As Undersecretary for Civilian Security, Human Rights, and Democracy, I am pleased to be able to participate in this workshop for a number of reasons.
I oversee the U.S. Department of State’s Bureau of International Narcotics and Law Enforcement Affairs (INL), which has long partnered with the U.S. Department of Justice and the Indonesian Attorney General’s Office’s Natural Resources Crimes Task Force to tackle environmental crime, including wildlife trafficking.
As Under Secretary, I am also the U.S. co-chair for the Democracy and Civil Society Working Group under the U.S.-Indonesia Comprehensive Partnership. Under this framework, we have been working to increase triangular cooperation initiatives, of which this workshop is an example.

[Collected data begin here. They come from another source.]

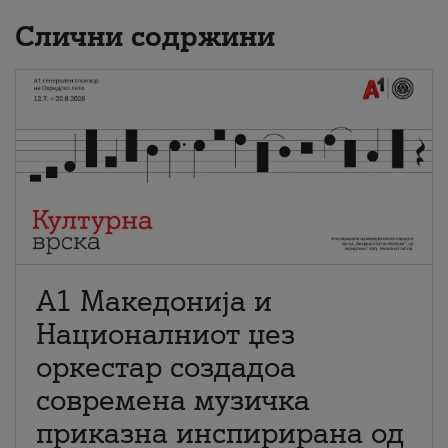
Слични содржини
А1 Македонија и
Националниот џез
оркестар создадоа
современа музичка
приказна инспирирана од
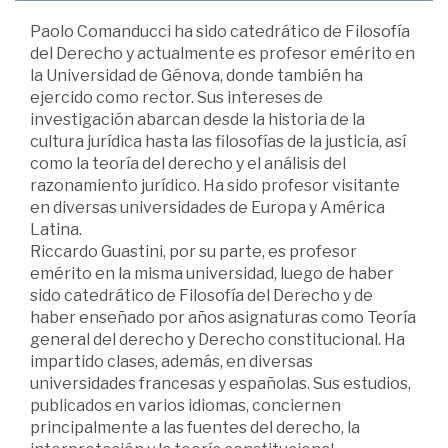
Paolo Comanducci ha sido catedrático de Filosofía
del Derecho y actualmente es profesor emérito en
la Universidad de Génova, donde también ha
ejercido como rector. Sus intereses de
investigación abarcan desde la historia de la
cultura jurídica hasta las filosofías de la justicia, así
como la teoría del derecho y el análisis del
razonamiento jurídico. Ha sido profesor visitante
en diversas universidades de Europa y América
Latina.
Riccardo Guastini, por su parte, es profesor
emérito en la misma universidad, luego de haber
sido catedrático de Filosofía del Derecho y de
haber enseñado por años asignaturas como Teoría
general del derecho y Derecho constitucional. Ha
impartido clases, además, en diversas
universidades francesas y españolas. Sus estudios,
publicados en varios idiomas, conciernen
principalmente a las fuentes del derecho, la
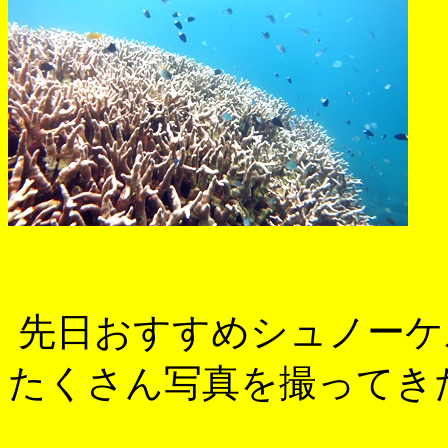
先日おすすめシュノーケ
たくさん写真を撮ってき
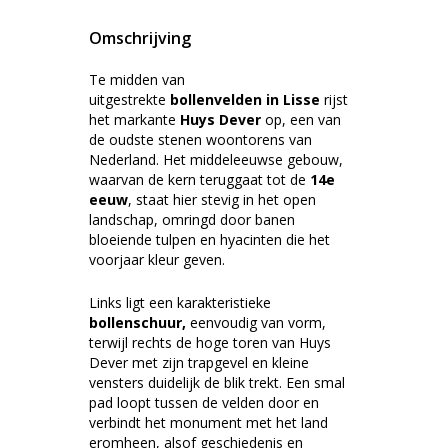
Omschrijving
Te midden van
uitgestrekte
bollenvelden in
Lisse
rijst
het markante
Huys Dever
op, een van
de oudste stenen woontorens van
Nederland. Het middeleeuwse gebouw,
waarvan de kern teruggaat tot de
14e
eeuw
, staat hier stevig in het open
landschap, omringd door banen
bloeiende tulpen en hyacinten die het
voorjaar kleur geven.
Links ligt een karakteristieke
bollenschuur,
eenvoudig van vorm,
terwijl rechts de hoge toren van Huys
Dever met zijn trapgevel en kleine
vensters duidelijk de blik trekt. Een smal
pad loopt tussen de velden door en
verbindt het monument met het land
eromheen, alsof geschiedenis en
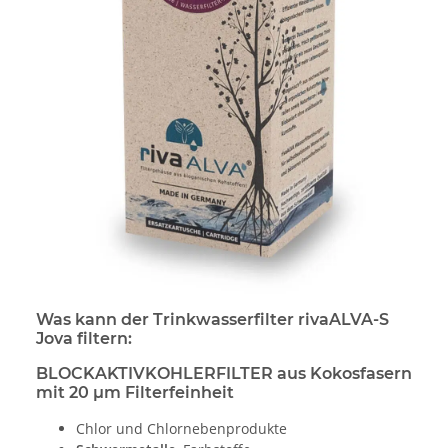
Was kann der Trinkwasserfilter rivaALVA-S
Jova filtern:
BLOCKAKTIVKOHLERFILTER aus Kokosfasern
mit 20 μm Filterfeinheit
Chlor und Chlornebenprodukte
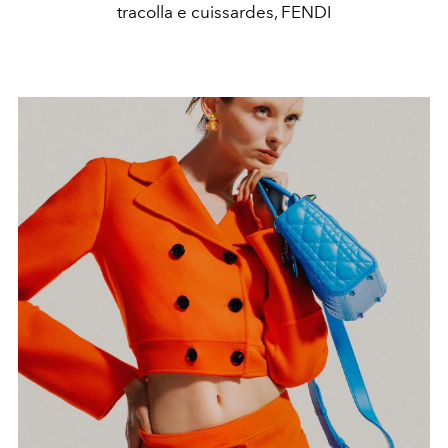
tracolla e cuissardes, FENDI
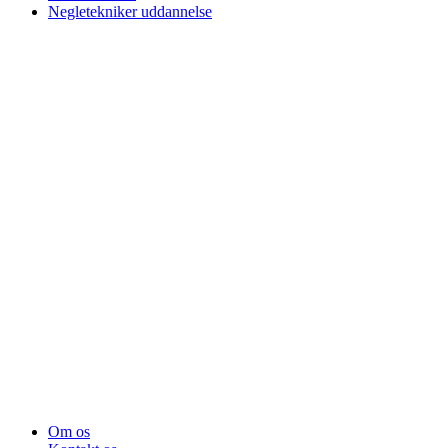
Negletekniker uddannelse
Om os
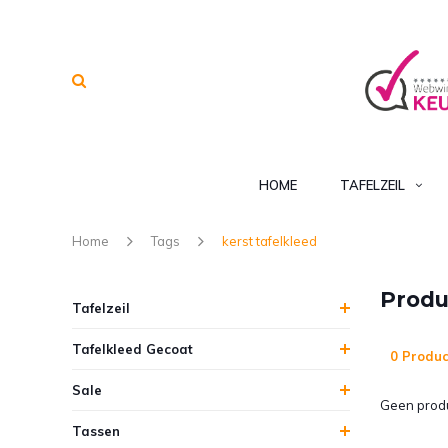
HOME
TAFELZEIL
Home
Tags
kerst tafelkleed
Produ
Tafelzeil
Tafelkleed Gecoat
0 Produc
Sale
Geen produ
Tassen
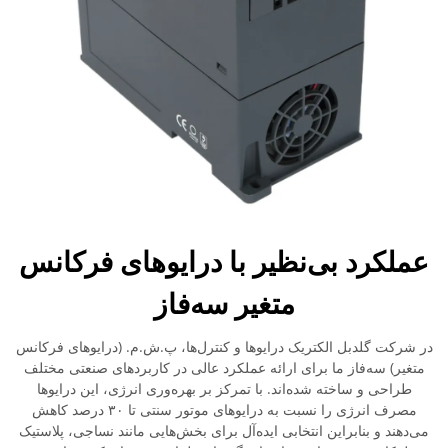
عملکرد بی‌نظیر با درایوهای فرکانس
متغیر سه‌فاز
در شرکت گلدبل الکتریک درایوها و کنترل‌ها، پ.ش.م. (درایوهای فرکانس
متغیر) سه‌فاز ما برای ارائه عملکرد عالی در کاربردهای صنعتی مختلف
طراحی و ساخته شده‌اند. با تمرکز بر بهره‌وری انرژی، این درایوها
مصرف انرژی را نسبت به درایوهای موتور سنتی تا ۳۰ درصد کاهش
می‌دهند و بنابراین انتخابی ایده‌آل برای بخش‌هایی مانند نساجی، پلاستیک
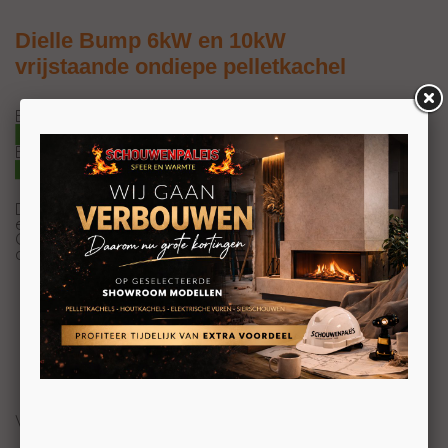
Dielle Bump 6kW en 10kW
vrijstaande ondiepe pelletkachel
Bump 50 6kW | 170m3
Bump 80 10kW | 230m3
Design, elegantie en technologie samengebracht voor
een luchtdichte pelletkachel met een unieke vorm.
Glazen schuifdeur ‘magic’ voor een totaal zwart effect
dat geen vergelijking kent.
VOORBEREIDING VAN DE BOVENSTE OF
ACHTERSTE ROOKGASUITLAAT
GERICHTE LUCHTUITLAAT VINNEN
GIETIJZEREN VERBRANDINGSKAMER
HERMETISCHE OVEN
GESCHILDERDE STALEN ZIJKANTEN
GEPATENTEERDE DIELLE BRANDER
GLAZEN DEUR ‘MAGIC’
Voordelen van een Dielle pelletkachel:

Last, but by no means least, my participation underscores that, as our National Strategy for Combating Wildlife Trafficking states, wildlife trafficking is a serious and urgent conservation and global security threat for you, for the United States, for the world.
When President Obama released the Executive Order for Combating Wildlife Trafficking in July 2013, he stated, “Poaching operations have expanded beyond small-scale opportunistic actions to coordinated slaughter commissioned by armed and organized criminal syndicates.”
Criminals involved in wildlife trafficking thrive in places where law enforcement lacks necessary resources, where corruption is systemic, and where capacities for detecting, prosecuting, and dismantling illicit networks are not adequately developed or otherwise lacking.
On February 11, President Obama released the U.S. National Strategy for Combating Wildlife Trafficking, which represents the efforts of over 17 government agencies and sets three strategic priorities: strengthening enforcement, reducing demand, and building international cooperation.
As President Obama notes in his introduction to our National Strategy, “Like other forms of illicit trade, wildlife trafficking undermines security across nations. Well-armed, well-equipped, and well-organized networks of criminals and corrupt officials exploit porous borders and weak institutions to profit from trading in poached wildlife. Record high demand for wildlife products, coupled with inadequate preventative measures and weak institutions has resulted in an explosion of illicit trade in wildlife in recent years.”
Increasingly, wildlife trafficking is intertwined with other illicit activities that undermine national security and economic prosperity. Organized criminal networks are attracted to wildlife trafficking for its profitability, comparatively small risk of detection and prosecution, and light fines and jail sentences. The illegal trade in wildlife products such as ivory and rhino horn is estimated to total between $8-10 billion annually.
Combating wildlife trafficking requires collaborative actions and cooperation among governments as well as civil society, non-governmental organizations, and the private sector.
One of the first international actions following our National Strategy’s release came six days later, on February 17, when U.S. Secretary of State John Kerry signed a Memorandum of Understanding to Conserve Wildlife and Combat Wildlife Trafficking with Indonesian Minister of Forestry Zulkifli Hasan. Indonesian Foreign Minister Marty Natalegawa was instrumental in concluding this agreement and hosted the momentous occasion.
In April 2013, at the UN Crime Commission, the United States and Peru introduced a resolution on wildlife trafficking which encourages member states to treat wildlife trafficking as a “serious crime” pursuant to the UN Convention against Transnational Organized Crime (UNTOC). Ultimately, the resolution was adopted with over 20 countries, including Indonesia, co-sponsoring it. In July 2013, the UN Economic and Social Council adopted the resolution, further elevating it as a security issue within the UN.
The United States also continues to partner with regional organizations to take bold action on combating wildlife trafficking and related crimes such as corruption and money laundering, such as through APEC’s Pathfinder initiative, an APEC partnership with ASEAN and the Pacific Islands Forum on combating corruption and illicit trade.
Since 2004, the Department of State has been pleased to work with Indonesia and other Southeast Asian countries to establish and strengthen the ASEAN regional wildlife enforcement network. Since that time, the Department of State and the U.S. Agency for International Development have invested $16 million to combat wildlife trafficking through the ASEAN-Wildlife Enforcement Network and Asia’s Regional Response to Endangered Species Trafficking (ARREST) programs.
On January 12, during a global wildlife enforcement operation, and capacity-building effort, that included law enforcement officials from Indonesia, the United States, China and 25 other African and Asian countries, authorities made over 400 arrests of wildlife criminals and 350 major wildlife seizures, including, in Hong Kong, the rescue of more than 2,000 rare Indonesian turtles that were repatriated on February 13.
These successes demonstrate the importance of working together on wildlife trafficking issues and what our cooperation can achieve.
Ultimately, the success of this workshop and the three that will follow depends on the participants. As professional investigators and prosecutors, you serve a very important role. Take the opportunity of this workshop to build relationships and discuss how you can best work together – through information sharing and collaboration on enforcement efforts – to combat wildlife trafficking.